Urteil des LSG Hessen vom 13.03.2017

LSG Hes: hessen, unternehmen, haushalt, unfallversicherung, grundstück, versicherungsträger, versicherter, unternehmer, hinterbliebenenrente, fürsorge

Hessisches Landessozialgericht
Urteil vom 10.03.1971 (rechtskräftig)
Sozialgericht Darmstadt
Hessisches Landessozialgericht L 3 U 746/69
Die Berufungen der Klägerin und der Beigeladenen gegen das Urteil des Sozialgerichts Darmstadt vom 12. Juni 1969
werden zurückgewiesen.
Die Beteiligten haben einander keine Kosten zu erstatten.

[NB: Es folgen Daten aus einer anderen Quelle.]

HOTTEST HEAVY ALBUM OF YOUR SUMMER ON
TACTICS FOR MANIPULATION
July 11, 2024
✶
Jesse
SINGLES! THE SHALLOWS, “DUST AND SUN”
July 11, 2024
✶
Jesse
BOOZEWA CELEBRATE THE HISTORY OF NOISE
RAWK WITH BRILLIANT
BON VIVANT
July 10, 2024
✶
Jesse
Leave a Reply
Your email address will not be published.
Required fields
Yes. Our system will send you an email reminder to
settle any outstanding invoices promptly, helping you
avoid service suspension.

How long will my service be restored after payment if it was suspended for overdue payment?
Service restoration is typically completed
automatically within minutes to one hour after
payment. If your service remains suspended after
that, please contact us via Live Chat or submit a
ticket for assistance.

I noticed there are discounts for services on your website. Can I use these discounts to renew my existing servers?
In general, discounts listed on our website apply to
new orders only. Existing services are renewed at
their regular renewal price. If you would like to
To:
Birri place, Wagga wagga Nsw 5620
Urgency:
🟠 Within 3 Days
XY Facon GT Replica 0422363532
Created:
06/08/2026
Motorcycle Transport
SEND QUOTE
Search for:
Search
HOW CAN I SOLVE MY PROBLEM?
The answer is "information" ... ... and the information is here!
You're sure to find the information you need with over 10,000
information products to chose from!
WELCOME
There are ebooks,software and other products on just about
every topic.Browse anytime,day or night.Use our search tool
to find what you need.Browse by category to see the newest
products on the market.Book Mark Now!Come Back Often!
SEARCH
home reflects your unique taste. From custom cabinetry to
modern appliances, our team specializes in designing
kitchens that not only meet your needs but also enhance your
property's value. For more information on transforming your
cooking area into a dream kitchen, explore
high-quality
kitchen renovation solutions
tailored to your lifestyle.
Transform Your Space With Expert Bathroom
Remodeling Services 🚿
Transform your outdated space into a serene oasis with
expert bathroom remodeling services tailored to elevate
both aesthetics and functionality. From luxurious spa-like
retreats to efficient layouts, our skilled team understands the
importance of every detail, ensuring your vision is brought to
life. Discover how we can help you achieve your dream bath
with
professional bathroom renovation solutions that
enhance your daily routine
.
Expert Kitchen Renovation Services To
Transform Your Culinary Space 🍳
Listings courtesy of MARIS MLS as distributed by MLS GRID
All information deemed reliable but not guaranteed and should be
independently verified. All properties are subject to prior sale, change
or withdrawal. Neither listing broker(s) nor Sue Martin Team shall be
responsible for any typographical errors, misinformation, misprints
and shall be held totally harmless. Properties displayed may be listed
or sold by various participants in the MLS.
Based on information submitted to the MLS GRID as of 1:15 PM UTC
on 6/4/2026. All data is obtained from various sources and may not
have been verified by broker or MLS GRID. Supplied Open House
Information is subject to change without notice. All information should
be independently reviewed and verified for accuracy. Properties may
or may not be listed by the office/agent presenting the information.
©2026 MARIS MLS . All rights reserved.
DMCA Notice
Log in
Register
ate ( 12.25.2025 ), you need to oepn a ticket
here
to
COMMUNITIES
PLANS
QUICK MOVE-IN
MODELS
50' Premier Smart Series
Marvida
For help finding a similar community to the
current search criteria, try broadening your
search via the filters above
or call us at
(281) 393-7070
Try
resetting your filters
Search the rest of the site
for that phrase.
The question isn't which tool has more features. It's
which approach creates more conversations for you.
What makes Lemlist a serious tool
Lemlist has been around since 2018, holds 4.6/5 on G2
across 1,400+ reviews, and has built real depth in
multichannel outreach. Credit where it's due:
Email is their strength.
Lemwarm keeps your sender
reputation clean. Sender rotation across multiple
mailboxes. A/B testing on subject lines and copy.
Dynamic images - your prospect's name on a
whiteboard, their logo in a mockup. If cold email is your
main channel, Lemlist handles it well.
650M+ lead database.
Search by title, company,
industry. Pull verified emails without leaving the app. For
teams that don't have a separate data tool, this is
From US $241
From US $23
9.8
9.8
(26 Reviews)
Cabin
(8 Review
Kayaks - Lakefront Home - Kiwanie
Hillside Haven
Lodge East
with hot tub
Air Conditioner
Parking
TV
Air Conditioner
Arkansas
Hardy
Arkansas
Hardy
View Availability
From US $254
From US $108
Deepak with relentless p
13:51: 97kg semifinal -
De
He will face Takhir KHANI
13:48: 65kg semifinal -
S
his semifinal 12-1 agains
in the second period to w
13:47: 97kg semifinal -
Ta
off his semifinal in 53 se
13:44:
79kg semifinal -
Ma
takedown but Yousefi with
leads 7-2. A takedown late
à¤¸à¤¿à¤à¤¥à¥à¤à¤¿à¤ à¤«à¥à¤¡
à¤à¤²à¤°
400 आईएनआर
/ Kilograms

Die Revision wird zugelassen.
Tatbestand:
Der Ehemann der Beigeladenen R., der Rentner K. R. (R.), war bis zum Jahre 1963 Metzger, Gastwirt und
Lebensmittelhändler. Zuletzt lebte er in B. als Rentner, wo er ein Grundstück von 1721 qm besaß, das von
Schwarzdornhecken umgeben war und auf dem drei alte tragende Kirschbäume und vier junge Kirschbäume standen
und Gras für Kaninchen geerntet wurde. Am 29. September 1966 verunglückte er tödlich beim Abernten eines an der
Landstraße zwischen B. und B. (Kreis B.) stehenden Apfelbaumes, den er vom Hess. Landesamt für Straßenbau
ersteigert hatte, um Apfelwein herzustellen.
Nachdem sich die beklagte Hessische Ausführungsbehörde für Unfallversicherung geweigert hatte, der Beigeladenen
Hinterbliebenenrente aus der gesetzlichen Unfallversicherung zu zahlen, gewährte die Klägerin der Beigeladenen mit
Bescheid vom 14. Juni 1968 gem. § 1735 der Reichsversicherungsordnung (RVO) vorläufige Fürsorge, und zwar das
gesetzliche Sterbegeld in Höhe von 400,– DM sowie einen Vorschuß auf die Witwenrente in Höhe von 2.000,– DM.
Gleichzeitig teilte sie der Beigeladenen mit, sie beabsichtige, gegen die Hess. Ausführungsbehörde für
Unfallversicherung eine Feststellungsklage zu erheben. Dies geschah am 23. Juli 1968 beim Sozialgericht Darmstadt
mit dem Antrag festzustellen, daß ein versicherter Arbeitsunfall im Sinne der RVO vorliege, der von der Hess.
Ausführungsbehörde für Unfallversicherung als dem zuständigen Versicherungsträger zu entschädigen sei.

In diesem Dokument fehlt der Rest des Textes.